Days of Awe


Letter from Diane Haynes Woodburn

Diane Haynes WoodburnA month ago, I had sworn I wouldn’t be traveling, but an invitation to my nephew’s wedding arrived — along with a phone call from my sister in L.A. “We’re getting older,” she reminded me unsympathetically. “We have to go to these events while we still can. . . . besides, it’s in Boston.”

Boston was my father’s birthplace. The pull was strong to celebrate a new generation who would be making their home in the same city where my great-grandparents had raised their family. It took a few seconds to say yes, and just a few more to extend our adventure to include driving from Boston to Waitsfield, Vermont, where we would visit our friends Peg and Sparky. The wedding was on a Saturday. By Monday, we were “leaf peeping” in Vermont, with Peg as our guide.

“Let’s pull over to the side of the road, so we can clutch our hearts,” Peg was seriously overwhelmed. We had just driven across one of the oldest covered bridges in America. Ahead, the forests and roadside foliage were a kaleidoscope of fall color: fiery orange and copper, sunflower yellow, umber, gold, and the piece de resistance that turned our heads and stopped our hearts — a huge maple adorned entirely in ruby red.

We got out of the car to trek into the forest. Falling leaves danced their way through the trees, sometimes catching a last glint of light before softly landing. “It’s so deeply gorgeous,” Peg sighed. “It makes me feel connected,” my sister added, “not just with nature, but with all of those who came here before us.” How lucky are we, I thought, to be with each other, to have celebrated the continuum of generations with family in Boston, and now here in the beauty of nature to truly celebrate the awe of life.

Silently, I also remembered those who were not so lucky, in particular, a man who I believe shared a similar sense of awe. His name was Kofi Awoonor. Known as one of Africa’s most respected poets, the seventy-eight-year-old was one of the dozens of victims brutally murdered by terrorists at the Westgate Mall in Nairobi. He had been visiting Kenya for a literary festival, where only days before the attack he had been a speaker.

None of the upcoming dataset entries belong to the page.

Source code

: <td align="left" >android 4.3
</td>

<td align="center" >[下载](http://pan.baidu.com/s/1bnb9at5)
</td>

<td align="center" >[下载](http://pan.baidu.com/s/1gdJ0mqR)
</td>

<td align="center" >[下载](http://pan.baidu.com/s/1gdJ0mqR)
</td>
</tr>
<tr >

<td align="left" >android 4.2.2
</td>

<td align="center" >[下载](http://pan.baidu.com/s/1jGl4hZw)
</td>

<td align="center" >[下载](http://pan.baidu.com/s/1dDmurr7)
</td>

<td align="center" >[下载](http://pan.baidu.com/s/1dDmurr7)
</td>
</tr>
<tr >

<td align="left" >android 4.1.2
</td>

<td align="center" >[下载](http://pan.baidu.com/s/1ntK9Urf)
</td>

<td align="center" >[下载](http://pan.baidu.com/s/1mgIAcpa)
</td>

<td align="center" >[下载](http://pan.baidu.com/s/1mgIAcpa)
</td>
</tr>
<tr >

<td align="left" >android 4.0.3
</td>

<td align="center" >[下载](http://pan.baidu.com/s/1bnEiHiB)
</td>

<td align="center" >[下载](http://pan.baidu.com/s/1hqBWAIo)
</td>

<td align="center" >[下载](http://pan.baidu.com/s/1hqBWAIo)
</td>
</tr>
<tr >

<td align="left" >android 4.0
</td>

Julie Morioki, an aspiring young writer, was there, as reported by National Public Radio. “He literally poured himself out, twenty-four hours before he died,” she recalled. “He told us: ‘When you want to write, look back at how your ancestors used to speak.  Go back and listen to the stories of your people and then you will know what to write about.’”

It touched me then to hear a voice so far away, and yet so parallel to the teachings of Hawaiian cultural leaders. “Listen to the ancestors,” our friend Kimokeo Kapahuleha has so often said. “They will show you the path.”

In this issue of Maui No Ka ‘Oi, Rita Goldman brings Kimokeo’s words to life in her story “Now Voyager,” recounting the building of the voyaging canoe Mo‘okiha O Pi‘ilani and its upcoming launching on December 21, 2013, as it begins it life in the ocean, perpetuating Hawaiian culture by honoring the ancestral voices, and bringing the teachings forward, the right way of the path of the ancestors.

Today, in the Vermont forest, standing with my sister, I am reminded that the voices of our ancestors are all around us; beneath our feet, above our heads, within our hearts. In the words of Kimokeo, “It is up to us to listen, to hear, to act upon what is right, what is pono.”

I wondered, what would my ancestors want me to write about? I believe they would tell me to write about freedom, human rights and the Golden Rule, “Do unto others as you would have them do unto you.” They would want me to ask you to take care of each other, to stand strong against inhumanity, to embrace tolerance.

This holiday season, and every season, may your life be filled with love, peace, and goodwill toward all. And may your days be filled with awe.